In the
summer we would go down to the lake, hidden away in the
mountains like a secret world all of its own. We had a small
cabin there, it was not much but it was more of a
home to me than the place we lived the rest of the year. I looked forward to those summers more than anything else in my life,
the isolation of the place made me feel truly free in a way that a busy city never could.
The lake was down a short path from the cabin. We had a small dock and an old row boat bobbed on the end of it's line. As soon as we got to the cabin, I ran down the path to the dock for a quick swim in the lake. This summer, the lake was on fire. Green flames licked up toward the sky, bobbing up and down on the waves. I didn't think much of it at the time, though it would haunt me in later years.
For the entire time I was there, the lake was on fire. I frequently took the boat out, never once getting burned by the flames. I guess it never occured to me that it should be dangerous, so it wasn't. Often I would swim several feet under water, looking at the flames above me for hours. When you forget that you need to breath, it is easy not to. Down there, under the fiery surface, I would talk with the fish for hours. They would swim along side me, telling me about their adventures in the lake. We never spoke about the fire, why would we?

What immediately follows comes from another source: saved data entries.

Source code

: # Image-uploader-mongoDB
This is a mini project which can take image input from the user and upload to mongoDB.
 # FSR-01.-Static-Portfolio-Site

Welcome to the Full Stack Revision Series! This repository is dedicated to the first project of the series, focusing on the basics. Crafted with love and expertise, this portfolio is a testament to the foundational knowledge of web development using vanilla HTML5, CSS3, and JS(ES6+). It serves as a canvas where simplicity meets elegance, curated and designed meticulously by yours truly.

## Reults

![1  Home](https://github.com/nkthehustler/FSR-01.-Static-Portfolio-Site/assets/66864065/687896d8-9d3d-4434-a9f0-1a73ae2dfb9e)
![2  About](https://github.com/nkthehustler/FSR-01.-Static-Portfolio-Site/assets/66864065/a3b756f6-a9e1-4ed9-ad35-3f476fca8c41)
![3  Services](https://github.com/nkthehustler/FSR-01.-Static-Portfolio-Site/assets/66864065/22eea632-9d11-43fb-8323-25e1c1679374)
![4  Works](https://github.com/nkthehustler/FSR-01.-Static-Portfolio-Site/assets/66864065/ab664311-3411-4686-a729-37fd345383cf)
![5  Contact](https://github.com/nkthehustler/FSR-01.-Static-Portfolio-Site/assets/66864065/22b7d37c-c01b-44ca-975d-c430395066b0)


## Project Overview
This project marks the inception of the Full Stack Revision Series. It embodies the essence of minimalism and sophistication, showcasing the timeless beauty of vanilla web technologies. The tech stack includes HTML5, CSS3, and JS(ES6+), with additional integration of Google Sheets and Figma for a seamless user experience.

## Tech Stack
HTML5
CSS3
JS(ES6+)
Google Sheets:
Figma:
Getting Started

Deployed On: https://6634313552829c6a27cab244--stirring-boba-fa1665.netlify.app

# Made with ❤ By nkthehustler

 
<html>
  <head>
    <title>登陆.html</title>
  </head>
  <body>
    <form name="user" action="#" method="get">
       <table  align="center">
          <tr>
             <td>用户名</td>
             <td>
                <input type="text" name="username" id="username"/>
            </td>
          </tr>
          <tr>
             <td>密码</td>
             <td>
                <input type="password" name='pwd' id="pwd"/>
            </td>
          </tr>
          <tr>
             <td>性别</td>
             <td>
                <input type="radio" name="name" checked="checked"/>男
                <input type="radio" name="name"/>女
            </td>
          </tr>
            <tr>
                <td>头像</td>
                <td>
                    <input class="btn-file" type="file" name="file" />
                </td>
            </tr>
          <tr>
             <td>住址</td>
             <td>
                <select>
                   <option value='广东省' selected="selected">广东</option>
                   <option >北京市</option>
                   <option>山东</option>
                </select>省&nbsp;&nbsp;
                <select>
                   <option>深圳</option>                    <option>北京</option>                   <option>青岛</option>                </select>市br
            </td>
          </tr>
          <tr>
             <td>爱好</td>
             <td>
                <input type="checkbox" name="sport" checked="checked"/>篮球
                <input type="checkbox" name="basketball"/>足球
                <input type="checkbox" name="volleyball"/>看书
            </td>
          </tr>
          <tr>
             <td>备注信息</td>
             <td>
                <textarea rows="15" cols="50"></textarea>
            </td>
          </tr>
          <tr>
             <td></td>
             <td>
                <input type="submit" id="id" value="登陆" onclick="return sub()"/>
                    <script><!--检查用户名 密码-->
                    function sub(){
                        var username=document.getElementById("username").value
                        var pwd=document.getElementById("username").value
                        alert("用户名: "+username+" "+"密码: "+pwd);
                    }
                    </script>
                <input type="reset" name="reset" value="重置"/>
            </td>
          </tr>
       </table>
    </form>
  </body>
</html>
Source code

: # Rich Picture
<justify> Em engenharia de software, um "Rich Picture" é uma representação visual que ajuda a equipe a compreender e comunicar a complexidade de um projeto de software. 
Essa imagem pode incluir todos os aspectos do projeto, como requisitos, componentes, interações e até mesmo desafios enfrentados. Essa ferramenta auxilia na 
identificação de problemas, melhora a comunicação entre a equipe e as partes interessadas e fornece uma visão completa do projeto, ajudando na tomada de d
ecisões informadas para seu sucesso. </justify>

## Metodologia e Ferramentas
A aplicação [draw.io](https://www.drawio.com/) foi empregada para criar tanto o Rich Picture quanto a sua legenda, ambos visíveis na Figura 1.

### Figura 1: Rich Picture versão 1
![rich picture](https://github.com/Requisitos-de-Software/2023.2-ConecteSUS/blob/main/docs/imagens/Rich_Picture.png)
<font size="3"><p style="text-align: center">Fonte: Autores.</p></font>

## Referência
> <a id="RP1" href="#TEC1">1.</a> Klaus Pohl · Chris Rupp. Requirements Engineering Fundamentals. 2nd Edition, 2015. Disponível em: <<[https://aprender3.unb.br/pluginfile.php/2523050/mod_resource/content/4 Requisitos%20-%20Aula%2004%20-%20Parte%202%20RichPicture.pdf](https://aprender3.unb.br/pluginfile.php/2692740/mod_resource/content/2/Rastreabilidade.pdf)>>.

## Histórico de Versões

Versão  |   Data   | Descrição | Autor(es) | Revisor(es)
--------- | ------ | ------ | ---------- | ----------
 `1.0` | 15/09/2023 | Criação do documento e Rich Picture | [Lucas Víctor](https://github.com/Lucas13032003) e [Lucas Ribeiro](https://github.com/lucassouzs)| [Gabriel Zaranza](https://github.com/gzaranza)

At night I would lay in the boat, looking up at the soft glow of the moon while the gentle green flames flickered around me. The effect was hypnotic and I always dreaded when the sun began to rise in the morning, stealing the beautiful night away from me. I would go back to the cabin and sleep in my dark room, waiting for the night to come once again.
I've been back to the lake many times since then, but the flames were never there. As I grew older and found my place in the world, I still made the journey at times to remind myself of where I had come from. But it was all different. When I swim in the lake, I find I need to surface every few minutes for air. The fish no longer have anything to say, and the nights are cold and unwelcome. Sometimes, I wonder if any of it was real, but not for long. The eyes of a child see the world in a different way, a way that is quickly forgotten as we grow older. It was as real as anything else in my life, and that's all I need to know.